The project relies heavily the College’s new 400-MHz nuclear magnetic resonance (NMR) spectrometer.
“Knowing that sugars react differently can tell you a lot about what sugars to put into your product to get whatever flavor you desire,” said Lee.
He added that the highlight of the project was the growth he experienced as a researcher.
“When I was getting results where nothing was reacting significantly, we were able to design a different method of obtaining the data so we could find some results,” he said. “I learned a lot about running and analyzing NMR, as well as being able to learn a new method of statistical analysis in PCA (principal component analysis). And I gained valuable experience working on my own in the lab.”
Accelerating their future
Paul Bloom, associate professor of physics, brought several physics majors with him to work at Fermi Accelerator Laboratory in Batavia, Ill. At the poster presentation, Violet Shamo ’19 (photo, below) and Tyler Weitzel ’19 (photo) presented their work on the g-2 (pronounced “g minus two”) experiment, which measures the magnetic properties of a subatomic particle called the muon.
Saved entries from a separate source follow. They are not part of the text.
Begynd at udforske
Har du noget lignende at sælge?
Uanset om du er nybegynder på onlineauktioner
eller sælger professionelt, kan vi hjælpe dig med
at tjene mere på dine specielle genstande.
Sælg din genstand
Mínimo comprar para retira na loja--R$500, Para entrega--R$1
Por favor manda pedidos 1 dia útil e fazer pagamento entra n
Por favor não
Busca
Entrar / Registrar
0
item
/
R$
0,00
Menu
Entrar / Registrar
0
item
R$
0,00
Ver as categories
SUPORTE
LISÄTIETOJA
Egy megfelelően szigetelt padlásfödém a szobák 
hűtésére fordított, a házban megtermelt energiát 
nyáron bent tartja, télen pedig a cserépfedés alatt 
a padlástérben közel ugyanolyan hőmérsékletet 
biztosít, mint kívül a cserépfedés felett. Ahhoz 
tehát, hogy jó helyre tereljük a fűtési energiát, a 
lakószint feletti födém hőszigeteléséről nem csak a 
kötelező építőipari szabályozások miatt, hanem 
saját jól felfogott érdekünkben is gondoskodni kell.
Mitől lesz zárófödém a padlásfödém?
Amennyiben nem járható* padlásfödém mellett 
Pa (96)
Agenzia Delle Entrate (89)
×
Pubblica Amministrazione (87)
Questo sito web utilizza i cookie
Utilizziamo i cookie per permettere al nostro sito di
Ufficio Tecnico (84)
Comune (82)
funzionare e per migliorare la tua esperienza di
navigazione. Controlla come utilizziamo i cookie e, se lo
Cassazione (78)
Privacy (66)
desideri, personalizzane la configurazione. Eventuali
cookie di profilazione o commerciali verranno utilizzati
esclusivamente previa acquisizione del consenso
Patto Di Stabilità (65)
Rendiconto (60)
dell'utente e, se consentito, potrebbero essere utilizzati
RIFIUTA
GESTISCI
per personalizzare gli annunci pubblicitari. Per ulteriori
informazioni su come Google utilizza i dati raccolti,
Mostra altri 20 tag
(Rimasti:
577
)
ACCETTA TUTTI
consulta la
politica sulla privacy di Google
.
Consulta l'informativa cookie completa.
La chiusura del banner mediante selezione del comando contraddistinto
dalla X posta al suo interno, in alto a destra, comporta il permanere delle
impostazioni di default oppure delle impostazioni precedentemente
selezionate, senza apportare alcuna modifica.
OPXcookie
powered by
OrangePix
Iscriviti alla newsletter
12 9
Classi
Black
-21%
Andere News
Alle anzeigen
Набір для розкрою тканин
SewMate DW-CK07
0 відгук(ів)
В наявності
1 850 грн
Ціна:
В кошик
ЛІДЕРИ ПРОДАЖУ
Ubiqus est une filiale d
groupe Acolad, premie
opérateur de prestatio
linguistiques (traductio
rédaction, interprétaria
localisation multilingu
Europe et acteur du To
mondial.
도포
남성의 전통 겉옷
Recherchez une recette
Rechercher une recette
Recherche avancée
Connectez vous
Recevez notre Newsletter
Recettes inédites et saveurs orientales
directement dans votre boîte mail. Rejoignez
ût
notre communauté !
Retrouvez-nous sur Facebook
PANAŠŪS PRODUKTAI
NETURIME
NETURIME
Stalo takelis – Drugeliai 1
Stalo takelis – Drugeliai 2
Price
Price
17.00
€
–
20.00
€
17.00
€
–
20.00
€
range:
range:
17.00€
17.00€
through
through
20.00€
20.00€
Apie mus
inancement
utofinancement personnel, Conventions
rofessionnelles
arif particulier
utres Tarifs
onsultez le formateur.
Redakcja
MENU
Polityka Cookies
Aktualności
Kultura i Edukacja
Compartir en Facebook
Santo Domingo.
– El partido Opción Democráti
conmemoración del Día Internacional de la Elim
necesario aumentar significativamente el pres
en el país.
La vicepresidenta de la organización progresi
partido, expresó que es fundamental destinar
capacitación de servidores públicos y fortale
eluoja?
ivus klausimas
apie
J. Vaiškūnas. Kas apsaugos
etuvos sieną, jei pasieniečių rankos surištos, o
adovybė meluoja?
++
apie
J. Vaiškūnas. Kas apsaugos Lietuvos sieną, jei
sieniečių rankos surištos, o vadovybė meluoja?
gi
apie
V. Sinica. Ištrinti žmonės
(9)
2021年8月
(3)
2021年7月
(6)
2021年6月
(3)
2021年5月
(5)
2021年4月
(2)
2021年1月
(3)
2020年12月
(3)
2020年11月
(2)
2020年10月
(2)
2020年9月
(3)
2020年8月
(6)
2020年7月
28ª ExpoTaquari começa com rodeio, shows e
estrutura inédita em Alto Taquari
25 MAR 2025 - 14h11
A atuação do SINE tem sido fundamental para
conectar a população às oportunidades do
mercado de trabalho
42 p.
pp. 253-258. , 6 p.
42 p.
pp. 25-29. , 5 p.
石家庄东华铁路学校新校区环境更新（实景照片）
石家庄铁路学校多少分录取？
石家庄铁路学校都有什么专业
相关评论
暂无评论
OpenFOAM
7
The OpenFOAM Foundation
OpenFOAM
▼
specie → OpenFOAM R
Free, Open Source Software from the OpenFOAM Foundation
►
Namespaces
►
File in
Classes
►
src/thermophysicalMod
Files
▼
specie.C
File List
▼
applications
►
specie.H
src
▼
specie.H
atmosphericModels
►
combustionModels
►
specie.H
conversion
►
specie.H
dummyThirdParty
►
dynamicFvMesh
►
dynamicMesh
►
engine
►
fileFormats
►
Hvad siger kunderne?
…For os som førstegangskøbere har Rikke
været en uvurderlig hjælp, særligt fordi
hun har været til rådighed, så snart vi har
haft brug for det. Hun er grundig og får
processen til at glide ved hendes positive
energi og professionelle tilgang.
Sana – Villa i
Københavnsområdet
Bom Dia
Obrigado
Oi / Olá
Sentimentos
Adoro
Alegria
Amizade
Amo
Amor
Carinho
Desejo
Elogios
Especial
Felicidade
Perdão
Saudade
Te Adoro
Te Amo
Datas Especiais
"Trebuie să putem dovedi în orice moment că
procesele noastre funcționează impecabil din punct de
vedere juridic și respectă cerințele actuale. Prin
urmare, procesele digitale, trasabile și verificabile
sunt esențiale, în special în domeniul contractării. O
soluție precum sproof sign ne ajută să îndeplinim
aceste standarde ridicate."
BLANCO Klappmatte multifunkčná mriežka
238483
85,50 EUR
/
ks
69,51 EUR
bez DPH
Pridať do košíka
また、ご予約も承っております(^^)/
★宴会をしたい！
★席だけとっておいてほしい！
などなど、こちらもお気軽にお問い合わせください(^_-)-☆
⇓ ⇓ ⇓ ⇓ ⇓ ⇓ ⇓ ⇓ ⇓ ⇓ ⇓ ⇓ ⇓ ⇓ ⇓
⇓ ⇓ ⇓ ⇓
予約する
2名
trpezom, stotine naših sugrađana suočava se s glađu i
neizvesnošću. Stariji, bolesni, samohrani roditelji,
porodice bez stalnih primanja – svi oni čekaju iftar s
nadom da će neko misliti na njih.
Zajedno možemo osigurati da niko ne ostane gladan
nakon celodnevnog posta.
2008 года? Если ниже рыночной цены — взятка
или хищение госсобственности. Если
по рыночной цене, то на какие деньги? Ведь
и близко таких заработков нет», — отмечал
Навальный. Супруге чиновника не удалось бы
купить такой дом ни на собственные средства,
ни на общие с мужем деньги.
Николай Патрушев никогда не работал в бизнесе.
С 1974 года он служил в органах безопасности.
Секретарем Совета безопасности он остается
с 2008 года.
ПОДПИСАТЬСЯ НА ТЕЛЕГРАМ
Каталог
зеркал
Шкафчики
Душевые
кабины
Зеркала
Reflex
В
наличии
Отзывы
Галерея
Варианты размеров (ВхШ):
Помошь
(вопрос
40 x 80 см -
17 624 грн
“This will help us determine if our understanding of the fundamental interactions of the particle are complete or if we are missing something, implying the existence of new particles or interactions we don't yet know about,” said Bloom.
Shamo and Weitzel particularly enjoyed working closely with Bloom while being given room to address the project in their own way.
“You can always ask him questions, but he’s very good about giving you a project and letting you find out the best way to do it,” Shamo said.
“He definitely let us have our own approach; but if we were ever stuck, he was there to help,” Weitzel added.